(STUDY MATERIAL begins)
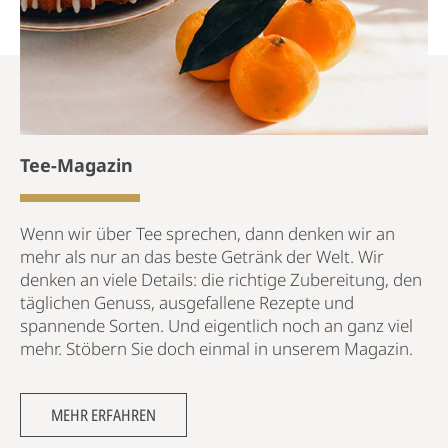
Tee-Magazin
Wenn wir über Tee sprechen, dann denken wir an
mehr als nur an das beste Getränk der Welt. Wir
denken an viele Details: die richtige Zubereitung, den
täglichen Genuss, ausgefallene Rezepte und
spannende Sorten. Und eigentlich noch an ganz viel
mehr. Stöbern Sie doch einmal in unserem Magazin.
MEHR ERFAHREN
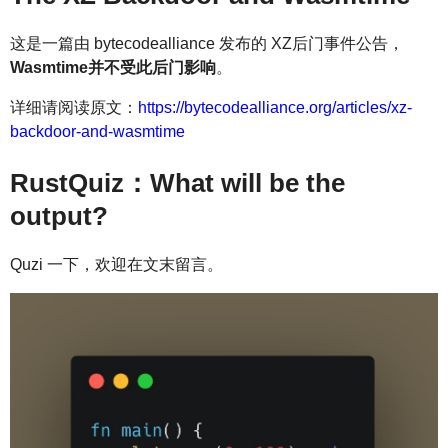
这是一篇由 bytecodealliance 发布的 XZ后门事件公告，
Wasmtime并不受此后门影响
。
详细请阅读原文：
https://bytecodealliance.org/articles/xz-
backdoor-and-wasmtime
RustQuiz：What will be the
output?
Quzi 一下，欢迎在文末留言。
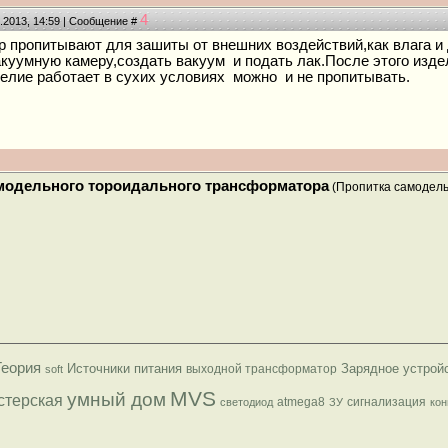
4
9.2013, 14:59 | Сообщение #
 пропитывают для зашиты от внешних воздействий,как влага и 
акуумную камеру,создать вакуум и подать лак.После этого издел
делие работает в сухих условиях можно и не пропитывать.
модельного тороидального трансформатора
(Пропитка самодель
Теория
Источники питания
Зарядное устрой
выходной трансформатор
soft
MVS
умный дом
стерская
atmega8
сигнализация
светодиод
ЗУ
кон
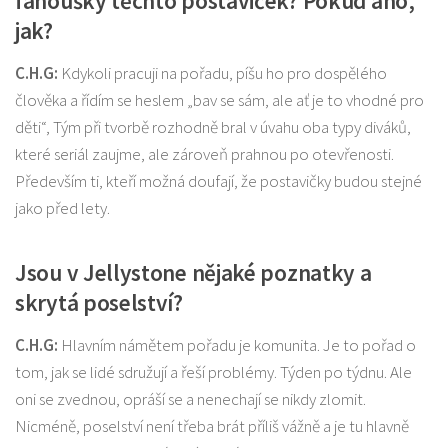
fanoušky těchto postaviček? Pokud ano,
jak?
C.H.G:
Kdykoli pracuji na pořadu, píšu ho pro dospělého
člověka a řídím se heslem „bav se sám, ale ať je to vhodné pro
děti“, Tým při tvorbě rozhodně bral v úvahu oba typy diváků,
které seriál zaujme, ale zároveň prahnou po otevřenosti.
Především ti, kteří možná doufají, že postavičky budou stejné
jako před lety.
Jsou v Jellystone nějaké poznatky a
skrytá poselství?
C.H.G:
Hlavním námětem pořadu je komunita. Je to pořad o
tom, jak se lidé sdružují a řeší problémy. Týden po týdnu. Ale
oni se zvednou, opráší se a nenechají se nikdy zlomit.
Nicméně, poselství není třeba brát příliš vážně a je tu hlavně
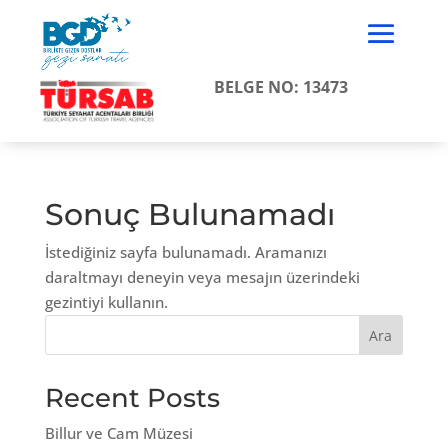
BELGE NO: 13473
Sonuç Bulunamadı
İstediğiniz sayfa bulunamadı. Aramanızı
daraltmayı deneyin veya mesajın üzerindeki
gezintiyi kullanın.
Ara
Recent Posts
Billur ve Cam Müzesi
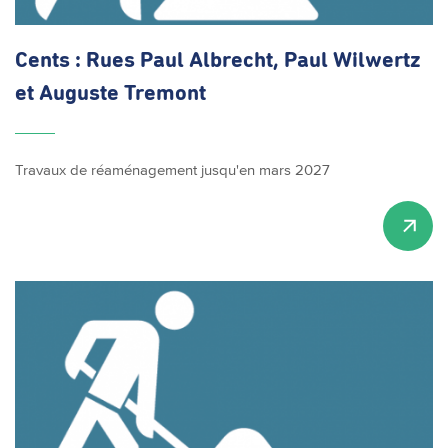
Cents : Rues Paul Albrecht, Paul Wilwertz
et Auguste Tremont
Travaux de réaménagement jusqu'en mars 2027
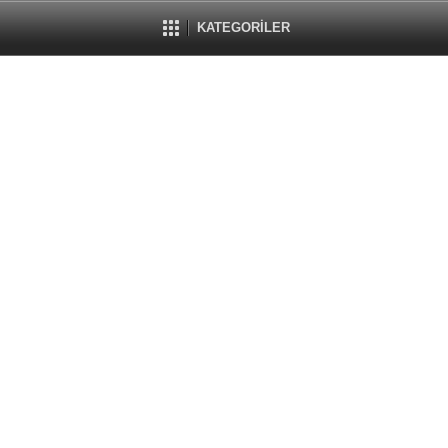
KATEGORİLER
(STUDY MATERIAL ends)
(STUDY MATERIAL begins)
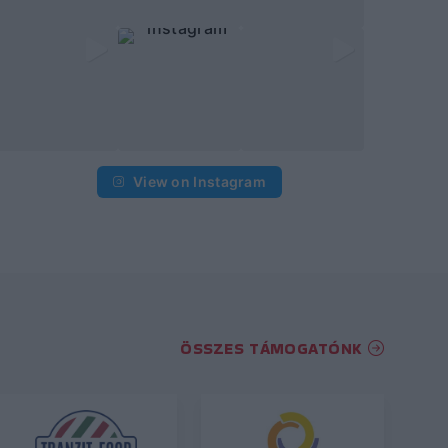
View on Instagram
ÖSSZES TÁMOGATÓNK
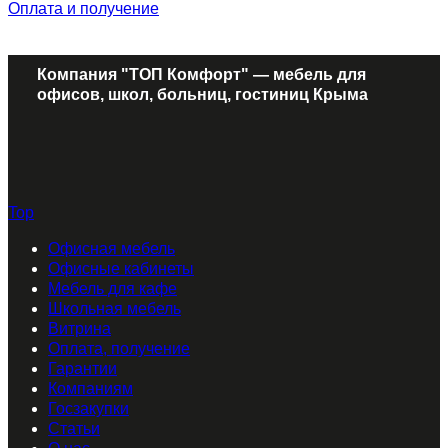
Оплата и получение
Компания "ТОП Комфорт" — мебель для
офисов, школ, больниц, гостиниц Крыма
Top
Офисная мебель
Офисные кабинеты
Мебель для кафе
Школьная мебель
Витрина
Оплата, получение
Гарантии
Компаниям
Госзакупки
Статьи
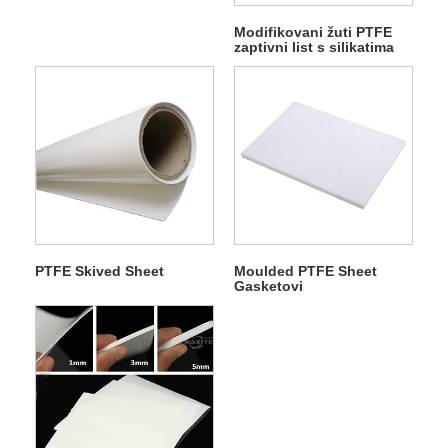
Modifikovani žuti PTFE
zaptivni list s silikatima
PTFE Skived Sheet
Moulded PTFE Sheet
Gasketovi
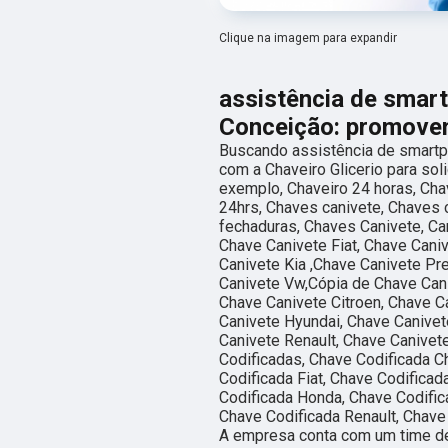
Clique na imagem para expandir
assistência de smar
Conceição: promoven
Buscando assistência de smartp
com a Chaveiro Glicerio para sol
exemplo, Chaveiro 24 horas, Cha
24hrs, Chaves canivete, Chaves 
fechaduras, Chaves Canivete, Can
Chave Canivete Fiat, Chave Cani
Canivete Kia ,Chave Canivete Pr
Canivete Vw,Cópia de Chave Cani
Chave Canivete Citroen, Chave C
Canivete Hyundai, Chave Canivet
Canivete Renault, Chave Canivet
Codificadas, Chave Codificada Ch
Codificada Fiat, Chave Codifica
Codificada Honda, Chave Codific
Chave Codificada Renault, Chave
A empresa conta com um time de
(STUDY MATERIAL ends)
## [WRITTEN TASK]
Begin at the line that has "Cents : Rues Paul Albrecht, Paul Wilwertz" and stop after the line that has "Travaux de réaménagement jusqu'en mars 2027". Write those lines out again, swapping "mars" for "juin" and leaving everything else unchanged.

## [ANSWER FOR THIS EXERCISE]
Cents : Rues Paul Albrecht, Paul Wilwertz
et Auguste Tremont
Travaux de réaménagement jusqu'en juin 2027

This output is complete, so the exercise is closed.